Design files in plain text
○ ○ ○ ○
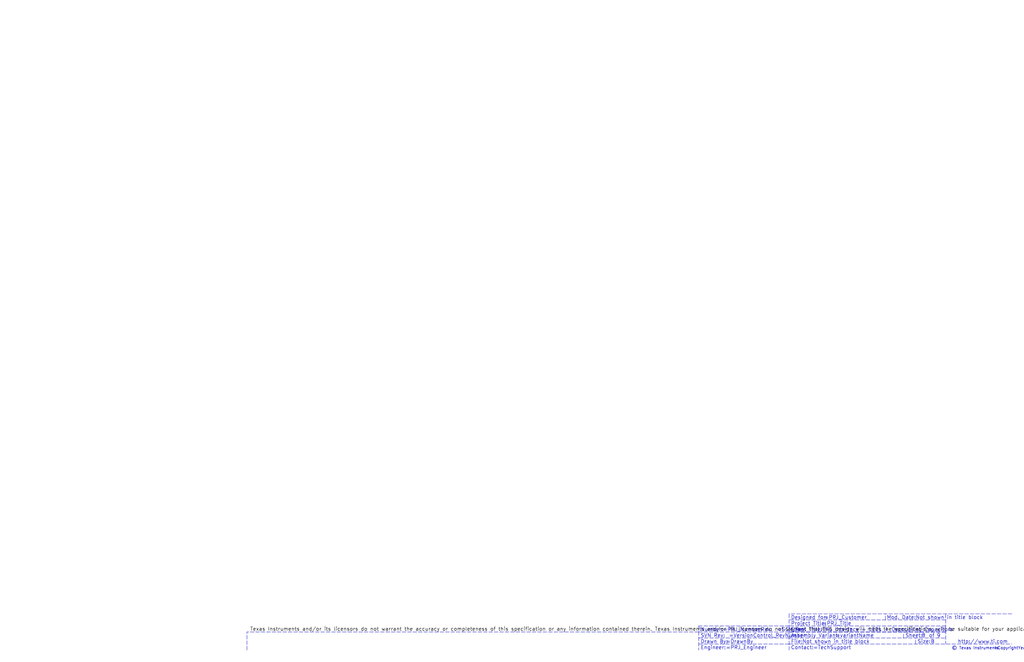
<source format=kicad_sch>
(kicad_sch (version 20210406) (generator eeschema)

  (uuid daef1c95-b7e9-400e-ba61-87cf63454715)

  (paper "B")

  (title_block
    (title "Pg8.JTAG Interface + LEDs + Decoupling Capacitors-SchDoc")
    (date "29 01 2021")
  )

  (lib_symbols
  )


  (polyline (pts (xy 104.14 274.32) (xy 104.14 266.7))
    (stroke (width 0) (type dash) (color 0 0 0 0))
    (uuid 1f1e7b3b-ed8c-45d6-92ae-d9dc04234298)
  )
  (polyline (pts (xy 294.64 264.16) (xy 294.64 274.32))
    (stroke (width 0) (type dash) (color 0 0 0 0))
    (uuid 3b94bac7-1cb4-4829-907d-a1443bedbede)
  )
  (polyline (pts (xy 294.64 266.7) (xy 104.14 266.7))
    (stroke (width 0) (type dash) (color 0 0 0 0))
    (uuid 0123b407-c8bb-4a12-9703-1b9242073ae3)
  )
  (polyline (pts (xy 294.64 269.24) (xy 332.74 269.24))
    (stroke (width 0) (type dash) (color 0 0 0 0))
    (uuid bd64a570-5ebc-4c27-8ff4-48d606285421)
  )
  (polyline (pts (xy 320.04 266.7) (xy 320.04 264.16))
    (stroke (width 0) (type dash) (color 0 0 0 0))
    (uuid 6635c8a6-f799-468c-94f1-827a61301b37)
  )
  (polyline (pts (xy 332.74 259.08) (xy 332.74 274.32))
    (stroke (width 0) (type dash) (color 0 0 0 0))
    (uuid 461d5a63-449c-47e3-b8f2-9b74ba7c31a9)
  )
  (polyline (pts (xy 332.74 264.16) (xy 294.64 264.16))
    (stroke (width 0) (type dash) (color 0 0 0 0))
    (uuid 21c4e49b-f972-4320-99e6-ae7857676ca7)
  )
  (polyline (pts (xy 332.74 266.7) (xy 294.64 266.7))
    (stroke (width 0) (type dash) (color 0 0 0 0))
    (uuid 94c219fc-5d2e-49da-8ac6-4a4e6705dd72)
  )
  (polyline (pts (xy 332.74 269.24) (xy 398.78 269.24))
    (stroke (width 0) (type dash) (color 0 0 0 0))
    (uuid c694c48e-4dcf-4e8f-9eef-dccc2a4e8c75)
  )
  (polyline (pts (xy 332.74 271.78) (xy 294.64 271.78))
    (stroke (width 0) (type dash) (color 0 0 0 0))
    (uuid bf935d1e-8d49-4f74-b8e5-3e561fd2e2a7)
  )
  (polyline (pts (xy 332.74 271.78) (xy 426.72 271.78))
    (stroke (width 0) (type dash) (color 0 0 0 0))
    (uuid 55cbb56c-3ddc-46f1-ac7b-b108b73a6a9a)
  )
  (polyline (pts (xy 373.38 261.62) (xy 373.38 259.08))
    (stroke (width 0) (type dash) (color 0 0 0 0))
    (uuid c875f6e6-3ff8-41b3-a0a4-1120fe05c175)
  )
  (polyline (pts (xy 381 269.24) (xy 381 266.7))
    (stroke (width 0) (type dash) (color 0 0 0 0))
    (uuid 5c34b2e7-85f5-49d8-85b7-9135c21fc540)
  )
  (polyline (pts (xy 386.08 271.78) (xy 386.08 269.24))
    (stroke (width 0) (type dash) (color 0 0 0 0))
    (uuid 3724a305-c8e4-4c52-bb49-af4cb34f7528)
  )
  (polyline (pts (xy 398.78 259.08) (xy 398.78 271.78))
    (stroke (width 0) (type dash) (color 0 0 0 0))
    (uuid 1586e863-015e-4416-8ce7-5ce066cde3cf)
  )
  (polyline (pts (xy 398.78 261.62) (xy 332.74 261.62))
    (stroke (width 0) (type dash) (color 0 0 0 0))
    (uuid eb82a609-2576-4824-9710-35e264e04a74)
  )
  (polyline (pts (xy 398.78 264.16) (xy 332.74 264.16))
    (stroke (width 0) (type dash) (color 0 0 0 0))
    (uuid 0aac7121-dce0-4ae6-ba63-28c09746509c)
  )
  (polyline (pts (xy 398.78 266.7) (xy 332.74 266.7))
    (stroke (width 0) (type dash) (color 0 0 0 0))
    (uuid 28af2005-0619-44da-bdf8-2f2d023aa519)
  )
  (polyline (pts (xy 398.78 266.7) (xy 332.74 266.7))
    (stroke (width 0) (type dash) (color 0 0 0 0))
    (uuid a370e865-4e9e-4a0c-9541-1fb75431b428)
  )
  (polyline (pts (xy 426.72 259.08) (xy 332.74 259.08))
    (stroke (width 0) (type dash) (color 0 0 0 0))
    (uuid cfe71b0c-7222-427d-9d57-aeb2cbbcf02f)
  )

  (text "Number:" (at 295.402 266.7 0)
    (effects (font (size 1.524 1.524)) (justify left bottom))
    (uuid 383f550c-d62d-4a2f-8a6c-7ab922bdc3e7)
  )
  (text "SVN Rev:" (at 295.402 269.24 0)
    (effects (font (size 1.524 1.524)) (justify left bottom))
    (uuid 4d0b8cc7-d7c4-4ad1-8c9b-7f840d175fe1)
  )
  (text "Drawn By:" (at 295.402 271.78 0)
    (effects (font (size 1.524 1.524)) (justify left bottom))
    (uuid d06c69fe-af6a-48b1-911a-820961adcba5)
  )
  (text "Engineer:" (at 295.402 274.32 0)
    (effects (font (size 1.524 1.524)) (justify left bottom))
    (uuid 83d67e23-9132-4e69-b62c-1759849235d1)
  )
  (text "=PRJ_Number" (at 304.8 266.7 0)
    (effects (font (size 1.524 1.524)) (justify left bottom))
    (uuid 1c8c3142-3d1a-463e-978e-e6f688225176)
  )
  (text "=DrawnBy" (at 306.07 271.78 0)
    (effects (font (size 1.524 1.524)) (justify left bottom))
    (uuid f942cfe3-7ac8-44a2-907e-fc2e0c1e7394)
  )
  (text "=PRJ_Engineer" (at 306.07 274.32 0)
    (effects (font (size 1.524 1.524)) (justify left bottom))
    (uuid a087d4c5-c819-482a-8834-f06dd32fda26)
  )
  (text "=VersionControl_RevNumber" (at 307.34 269.24 0)
    (effects (font (size 1.524 1.524)) (justify left bottom))
    (uuid ba612aa8-db49-4c22-92a2-d82fe7bf4f97)
  )
  (text "Rev:" (at 320.802 266.7 0)
    (effects (font (size 1.524 1.524)) (justify left bottom))
    (uuid d2927f79-4e88-4115-9ce1-a52dde654926)
  )
  (text "=SCH_Rev" (at 327.66 266.7 0)
    (effects (font (size 1.524 1.524)) (justify left bottom))
    (uuid 40baacd2-1a5b-4b61-9417-103852e41689)
  )
  (text "Designed for:" (at 333.502 261.62 0)
    (effects (font (size 1.524 1.524)) (justify left bottom))
    (uuid 6e6fb4b4-0910-44c3-b2a3-a790d6e1ee98)
  )
  (text "Project Title:" (at 333.502 264.16 0)
    (effects (font (size 1.524 1.524)) (justify left bottom))
    (uuid 1f2c10b9-3890-4cfb-9f6a-af0d0bf2b40d)
  )
  (text "Sheet Title:" (at 333.502 266.7 0)
    (effects (font (size 1.524 1.524)) (justify left bottom))
    (uuid 7319aaa4-f37a-4025-afdf-28b5a20e1cab)
  )
  (text "Assembly Variant:" (at 333.502 269.24 0)
    (effects (font (size 1.524 1.524)) (justify left bottom))
    (uuid a1361cee-50fa-4459-90cb-88c995cbfd98)
  )
  (text "File:" (at 333.502 271.78 0)
    (effects (font (size 1.524 1.524)) (justify left bottom))
    (uuid 4e5d06d8-bcad-46f5-a944-d10446251e7b)
  )
  (text "Contact:" (at 333.502 274.32 0)
    (effects (font (size 1.524 1.524)) (justify left bottom))
    (uuid 338ceee0-f744-4100-8806-5e84c7fab5a9)
  )
  (text "Not shown in title block" (at 338.328 271.78 0)
    (effects (font (size 1.524 1.524)) (justify left bottom))
    (uuid 15e14c1e-fe22-47a9-92ee-469f2e003d86)
  )
  (text "=TechSupport" (at 342.9 274.32 0)
    (effects (font (size 1.524 1.524)) (justify left bottom))
    (uuid fb526473-adb8-4439-901f-195fd23e3105)
  )
  (text "JTAG Interface + LEDs + Decoupling Capacitors" (at 345.694 266.7 0)
    (effects (font (size 1.524 1.524)) (justify left bottom))
    (uuid 50d7e45b-36c8-4b53-99e4-784c802912d6)
  )
  (text "=PRJ_Title" (at 346.71 264.16 0)
    (effects (font (size 1.524 1.524)) (justify left bottom))
    (uuid 00c0c97d-e07d-4c8a-a829-7cffacaf70e9)
  )
  (text "=PRJ_Customer" (at 347.472 261.62 0)
    (effects (font (size 1.524 1.524)) (justify left bottom))
    (uuid 6c08a62d-81fe-40ae-bca0-9821d3deabaa)
  )
  (text "=variantName" (at 352.298 269.24 0)
    (effects (font (size 1.524 1.524)) (justify left bottom))
    (uuid 24326ce9-2832-4ce5-8d28-342748798f8e)
  )
  (text "Mod. Date:" (at 373.888 261.62 0)
    (effects (font (size 1.524 1.524)) (justify left bottom))
    (uuid 8fc2b448-a572-4659-90dd-bc72fbe0a0cf)
  )
  (text "Sheet:" (at 381.762 269.24 0)
    (effects (font (size 1.524 1.524)) (justify left bottom))
    (uuid a1f17d12-0dc3-4382-8fe1-e44abb8ed72a)
  )
  (text "Not shown in title block" (at 386.08 261.62 0)
    (effects (font (size 1.524 1.524)) (justify left bottom))
    (uuid ac828920-2738-4811-b6be-ad05c22a1dfe)
  )
  (text "Size:" (at 386.842 271.78 0)
    (effects (font (size 1.524 1.524)) (justify left bottom))
    (uuid abacb9fb-12a4-4772-87bf-b7c31196aab0)
  )
  (text "8" (at 388.62 269.24 0)
    (effects (font (size 1.524 1.524)) (justify left bottom))
    (uuid 8bb2792a-e98e-4202-89e4-91a697521fde)
  )
  (text "of" (at 391.668 269.24 0)
    (effects (font (size 1.524 1.524)) (justify left bottom))
    (uuid f9d18837-da6e-495d-9215-bb50e0ddb351)
  )
  (text "B" (at 392.43 271.78 0)
    (effects (font (size 1.524 1.524)) (justify left bottom))
    (uuid 261635f2-508a-464e-aac1-3289b7340ca8)
  )
  (text "9" (at 394.97 269.24 0)
    (effects (font (size 1.524 1.524)) (justify left bottom))
    (uuid efab184a-d28c-4758-9d86-90d0efc08094)
  )
  (text "© Texas Instruments" (at 401.32 274.32 0)
    (effects (font (size 1.2192 1.2192)) (justify left bottom))
    (uuid 9473173a-9c25-4fa7-ad77-ee4ce7e01ff3)
  )
  (text "http://www.ti.com" (at 403.86 271.78 0)
    (effects (font (size 1.524 1.524)) (justify left bottom))
    (uuid 16385a65-3c6c-4d6b-99f8-38f95c173360)
  )
  (text "=CopyrightYear" (at 419.1 274.32 0)
    (effects (font (size 1.2192 1.2192)) (justify left bottom))
    (uuid ea460f63-41b9-4058-b536-172f87699fe5)
  )

  (label "Texas Instruments and/or its licensors do not warrant the accuracy or completeness of this specification or any information contained therein. Texas Instruments and/or its licensors do not warrant that this design will meet the specifications, will be suitable for your application or fit for any particular purpose, or will operate in an implementation. Texas Instruments and/or its licensors do not warrant that the design is production worthy. You should completely validate and test your design implementation to confirm the system functionality for your application."
    (at 105.41 266.7 0)
    (effects (font (size 1.524 1.524)) (justify left bottom))
    (uuid 6493176f-f465-417d-998c-b8a7d9dbf7a6)
  )

  (sheet_instances
    (path "/" (page "1"))
  )

  (symbol_instances
  )
)

</source>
○ ○ ○ ○
#### Work order:
Check each line above for the word "Capacitors", and copy the lines where it appears.

#### Written answer:
    (title "Pg8.JTAG Interface + LEDs + Decoupling Capacitors-SchDoc")
  (text "JTAG Interface + LEDs + Decoupling Capacitors" (at 345.694 266.7 0)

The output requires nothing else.